* **TASK DETAILS**: Your answer should reproduce every line of the material in which the word "قرار" occurs.

Start of INFORMATION SUPPLIED

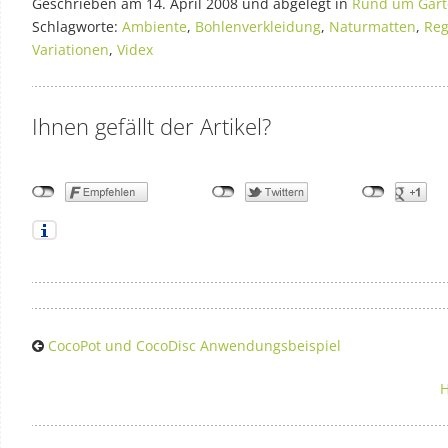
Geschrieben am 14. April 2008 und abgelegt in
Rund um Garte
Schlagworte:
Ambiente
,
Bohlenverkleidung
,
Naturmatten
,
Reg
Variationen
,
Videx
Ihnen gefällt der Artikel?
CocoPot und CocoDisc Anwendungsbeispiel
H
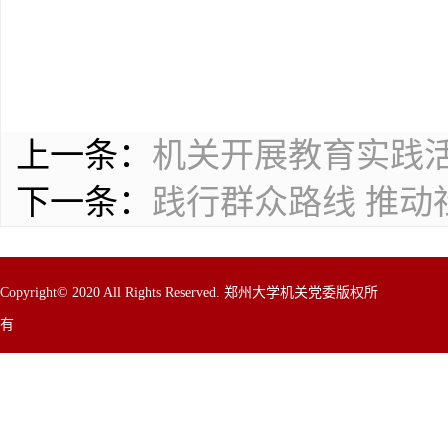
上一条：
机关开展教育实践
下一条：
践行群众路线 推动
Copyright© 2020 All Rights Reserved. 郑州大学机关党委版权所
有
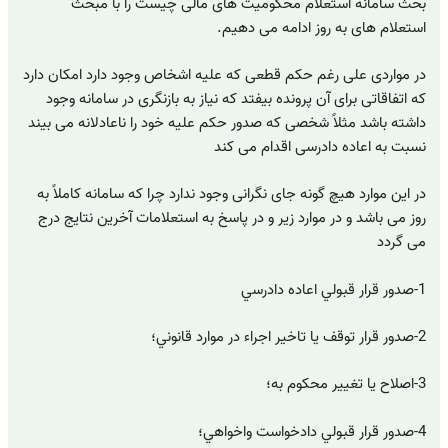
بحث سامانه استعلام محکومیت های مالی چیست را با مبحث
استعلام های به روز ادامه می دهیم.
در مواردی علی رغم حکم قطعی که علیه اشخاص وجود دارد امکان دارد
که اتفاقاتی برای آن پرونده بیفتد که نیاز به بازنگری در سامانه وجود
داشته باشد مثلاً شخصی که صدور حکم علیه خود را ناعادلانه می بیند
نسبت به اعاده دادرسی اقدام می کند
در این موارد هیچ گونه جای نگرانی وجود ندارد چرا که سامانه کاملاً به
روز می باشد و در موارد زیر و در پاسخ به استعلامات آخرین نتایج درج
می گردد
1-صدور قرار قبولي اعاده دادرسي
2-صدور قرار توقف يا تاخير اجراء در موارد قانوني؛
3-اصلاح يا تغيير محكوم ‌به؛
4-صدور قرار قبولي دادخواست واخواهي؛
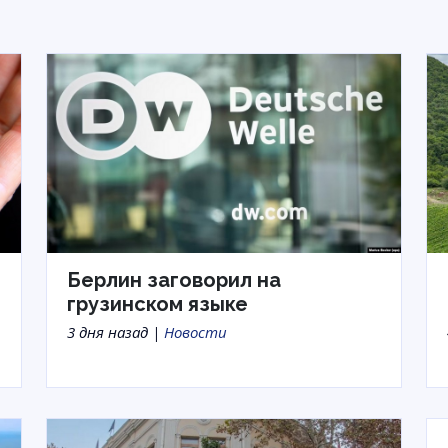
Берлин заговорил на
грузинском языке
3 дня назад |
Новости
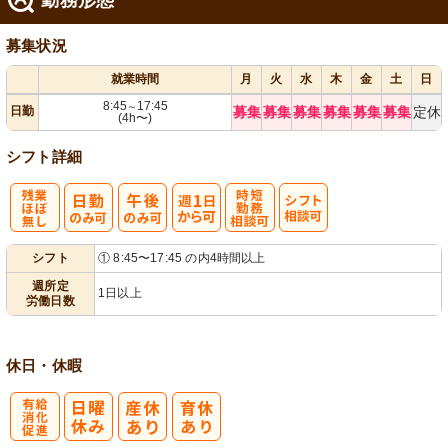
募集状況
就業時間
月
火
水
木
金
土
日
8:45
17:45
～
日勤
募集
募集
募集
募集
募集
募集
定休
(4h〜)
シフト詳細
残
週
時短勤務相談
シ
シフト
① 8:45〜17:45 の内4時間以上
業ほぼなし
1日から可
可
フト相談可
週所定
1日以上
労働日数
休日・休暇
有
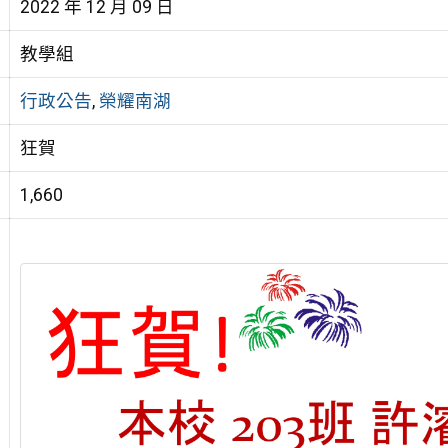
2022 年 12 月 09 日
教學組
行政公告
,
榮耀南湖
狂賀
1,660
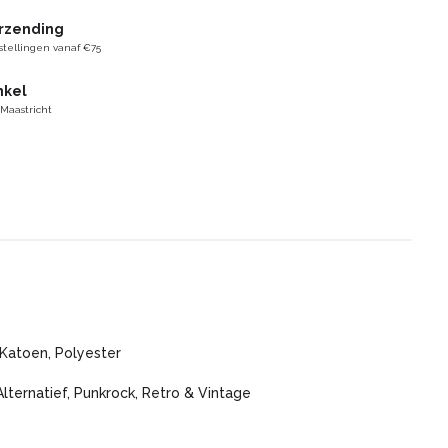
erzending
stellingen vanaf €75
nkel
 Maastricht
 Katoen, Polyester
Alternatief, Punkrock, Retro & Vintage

End of INFORMATION SUPPLIED
Start of INFORMATION SUPPLIED

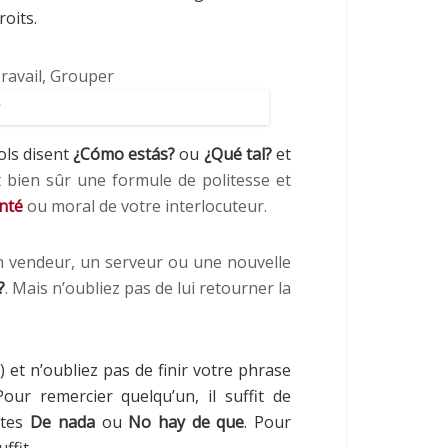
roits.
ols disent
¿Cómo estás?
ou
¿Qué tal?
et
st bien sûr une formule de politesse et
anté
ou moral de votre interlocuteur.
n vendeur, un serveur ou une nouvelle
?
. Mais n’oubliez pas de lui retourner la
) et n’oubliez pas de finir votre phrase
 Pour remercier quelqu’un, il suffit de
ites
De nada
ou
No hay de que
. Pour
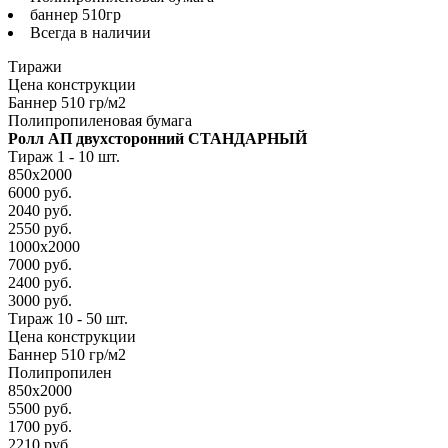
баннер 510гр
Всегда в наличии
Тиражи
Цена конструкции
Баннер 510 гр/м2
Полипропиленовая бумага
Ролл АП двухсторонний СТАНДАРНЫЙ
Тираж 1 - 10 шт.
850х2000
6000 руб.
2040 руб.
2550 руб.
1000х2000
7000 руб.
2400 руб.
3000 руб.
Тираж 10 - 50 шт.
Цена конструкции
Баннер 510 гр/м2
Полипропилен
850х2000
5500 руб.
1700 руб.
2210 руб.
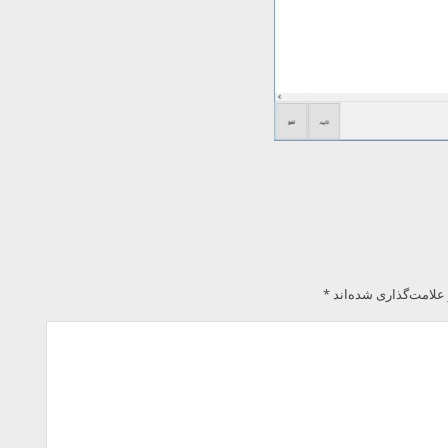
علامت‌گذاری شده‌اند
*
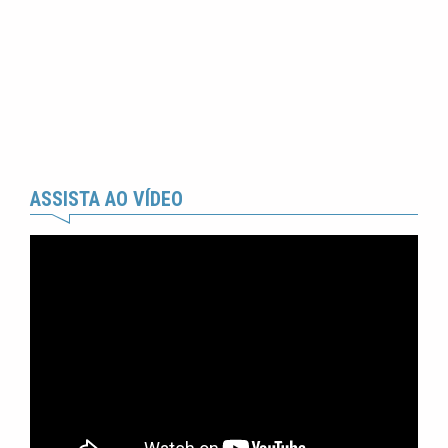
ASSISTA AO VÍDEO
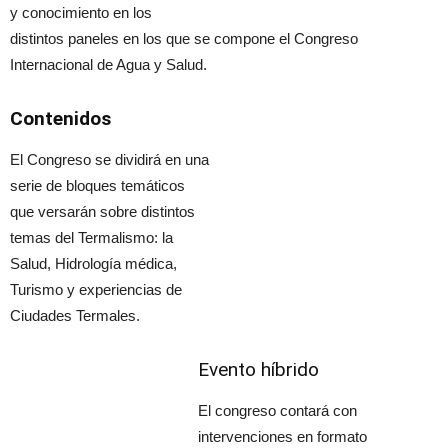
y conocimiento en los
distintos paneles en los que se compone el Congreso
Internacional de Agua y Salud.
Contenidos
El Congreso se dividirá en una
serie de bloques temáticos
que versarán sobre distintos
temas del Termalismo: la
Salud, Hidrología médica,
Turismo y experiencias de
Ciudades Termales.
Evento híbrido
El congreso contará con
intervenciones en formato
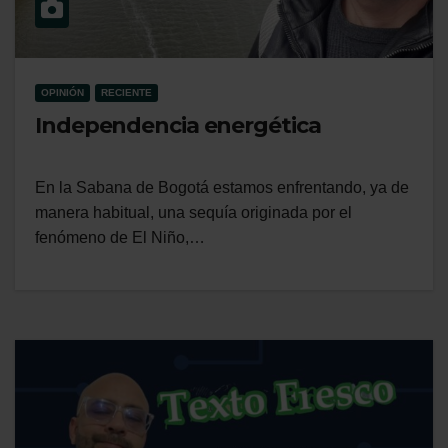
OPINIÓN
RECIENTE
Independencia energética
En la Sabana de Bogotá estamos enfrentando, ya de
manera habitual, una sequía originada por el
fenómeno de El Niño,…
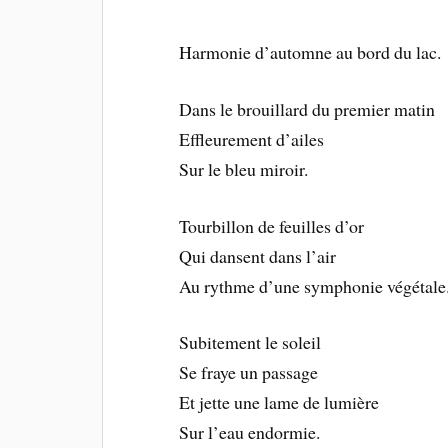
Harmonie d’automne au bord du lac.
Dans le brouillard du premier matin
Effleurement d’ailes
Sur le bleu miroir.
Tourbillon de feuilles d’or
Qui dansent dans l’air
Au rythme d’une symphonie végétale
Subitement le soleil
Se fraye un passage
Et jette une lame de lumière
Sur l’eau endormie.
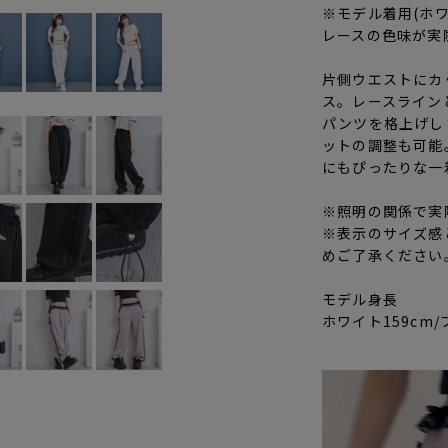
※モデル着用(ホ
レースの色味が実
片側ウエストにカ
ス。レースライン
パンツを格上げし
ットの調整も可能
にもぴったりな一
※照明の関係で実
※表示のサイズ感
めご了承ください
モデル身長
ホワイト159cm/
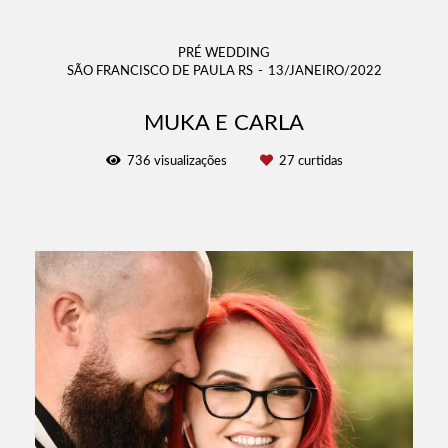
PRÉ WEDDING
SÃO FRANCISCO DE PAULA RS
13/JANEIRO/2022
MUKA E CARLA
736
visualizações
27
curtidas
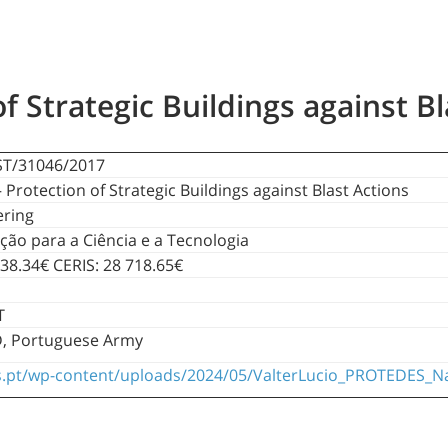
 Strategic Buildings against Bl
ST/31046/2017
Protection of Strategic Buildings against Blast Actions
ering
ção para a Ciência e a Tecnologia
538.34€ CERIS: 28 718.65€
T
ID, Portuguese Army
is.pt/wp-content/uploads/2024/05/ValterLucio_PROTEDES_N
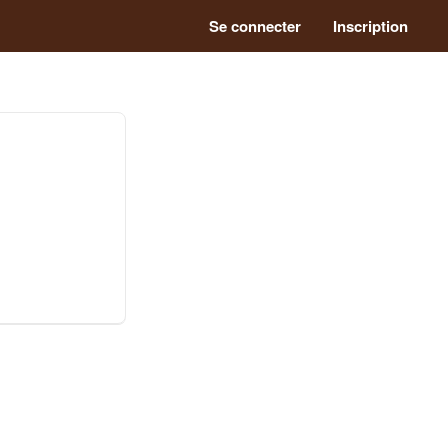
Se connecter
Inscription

End of INFORMATION SUPPLIED

* **THE ANSWER**:
1-صدور قرار قبولي اعاده دادرسي
2-صدور قرار توقف يا تاخير اجراء در موارد قانوني؛
4-صدور قرار قبولي دادخواست واخواهي؛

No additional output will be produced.